Nearly 20 organizations, including Jewish Voice for Peace Twin Cities and IfNotNow MN, have signed on to a proposed Minneapolis City Council resolution in support of a permanent ceasefire between Israel and Hamas, supporting Palestinian human rights, and “urgently needed humanitarian aid.”
The resolution, authored by Minneapolis City Council Member Robin Wonsley and signed on to by Councilmembers Aisha Chughtai, Aurin Choudhury, Jeremiah Ellison, Elliot Payne, Jason Chavez and Katie Cashman, will be introduced Monday, Jan. 8 at the first city council meeting of the year.
The resolution is in response to Israel’s retaliatory strikes on Hamas, the Iranian-backed terrorist group that killed more than 1,200 Israelis and kidnapped nearly 250 on Oct. 7, 2023.
At a Friday morning press conference, Choudhury and Chughtai were joined by multifaith, multireligious coalition of supporters.
“It is with great reverence that I call on our City Council to pass this resolution in support of a permanent ceasefire and Palestinian human rights,” said Rabbi Jessica Rosenberg, an organizer with JVP and a member of the group Rabbis for Ceasefire. “With these words, with this resolution, we join a growing number of cities who are putting pen to paper and saying ‘ceasefire now.’
“A majority of our city council members have indicated support for this resolution. You will find a moral document a call to tell the truth about what’s happening in Gaza and Israel.”

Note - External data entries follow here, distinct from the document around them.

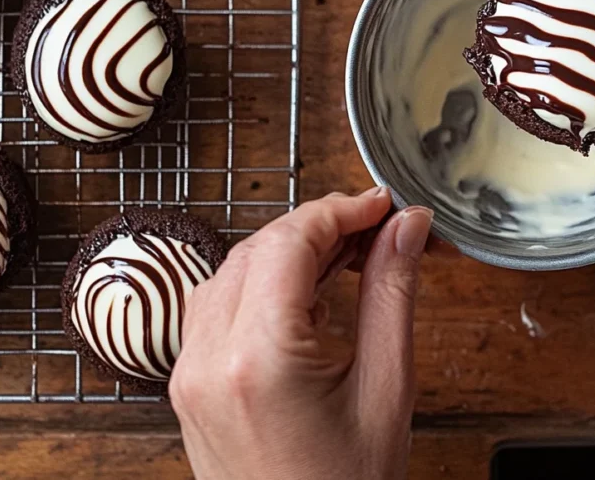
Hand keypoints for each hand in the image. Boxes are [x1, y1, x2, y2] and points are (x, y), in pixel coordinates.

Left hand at [169, 188, 433, 479]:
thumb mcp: (386, 388)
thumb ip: (392, 294)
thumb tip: (406, 229)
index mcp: (259, 359)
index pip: (289, 242)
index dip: (340, 210)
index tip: (382, 205)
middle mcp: (208, 359)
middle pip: (258, 248)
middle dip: (318, 226)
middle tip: (376, 230)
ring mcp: (189, 373)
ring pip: (232, 269)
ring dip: (288, 251)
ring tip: (348, 260)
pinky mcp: (188, 383)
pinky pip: (216, 305)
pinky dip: (261, 284)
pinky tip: (306, 298)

However, the final draft of the resolution wasn’t made available to the media or public before publication, and Mayor Jacob Frey, who held his own news conference Friday afternoon, didn’t know what the resolution said.
“Rather than talking with me as a mayor or me as a Jew, it was left to be discussed in a press conference,” said Frey, who is the second Jewish mayor of Minneapolis. “I have seen a few tidbits and my concern is any resolution is any message that picks and chooses what history to follow and what history to ignore. It picks and chooses what people to make victims, and then who else to demonize.”
“Issues that are as important as this with this kind of magnitude and scope, as Mayor — regardless of my faith or background — expect to be consulted. But even more so as a Jew.”
Frey, who spoke with Steve Hunegs, the executive director of the Jewish Community Relations Council of Minnesota and the Dakotas, Temple Israel Rabbi Marcia Zimmerman, and local community member Iola Kostrzewski, said there are resolutions that he would support, including one calling for an end to atrocities, supporting Palestinian and Israel citizens, and calling for a return of hostages.
“It is not mutually exclusive to be both pro-Israel and pro-Palestine,” Frey said. “You can be supportive of the State of Israel and simultaneously disagree adamantly with the administration that is running the government.”
Chughtai and Choudhury said that their resolution does call for a return of hostages.
“We believe that ceasefire is an important and necessary step to ensure the safety and release and return of all remaining hostages,” Choudhury said.
Hunegs said that the speakers at the earlier press conference did not mention Hamas.
“This is the organization whose charter calls for the eradication of Israel, killing the Jews,” Hunegs said. “They are the ones that perpetrated the massacre on October 7.”
At the first press conference, several speakers, including Rosenberg and Council on American Islamic Relations Minnesota Executive Director Jaylani Hussein, called Israel’s attack on Hamas in Gaza a genocide. Hunegs said that was shameful.
“One can argue with the tactics and the strategy of Israel…or the IDF,” Hunegs said. “One cannot assert with any sort of straight face that Israel is out to destroy the Palestinian people. Quite the opposite.
“Do terrible things happen? Yes. Will Israel admit when they’re wrong? I hope so. But the bottom line is, an accusation of genocide against Israel is wrong, it’s blood libel, and on top of everything else, turns fact in history and its head when you’re talking about Hamas, whose own charter affirms that its goal is to destroy Israel, as well as the Jewish people.”
Both Zimmerman and Frey mentioned how this resolution – likely the first that the newly elected city council works on – does nothing to fix some of the real issues the city is facing.
“I have spoken about homelessness and hunger, religious diversity and interfaith dialogue, all to support the city I love,” Zimmerman said. “I am distressed and disappointed to hear about this resolution. From my vantage point, we have enough work here. I look forward to partnering to stop car break-ins when my congregants come to worship and to learn, to fighting gun violence that is ravaging our city to fight real and find real solutions to the crisis of homelessness and hunger in our city. There are real emergencies right here that need press conferences, resolutions and coalitions. we are proud to be part of the city, and there is a lot of work to be done. I look forward to doing that work with our city council.”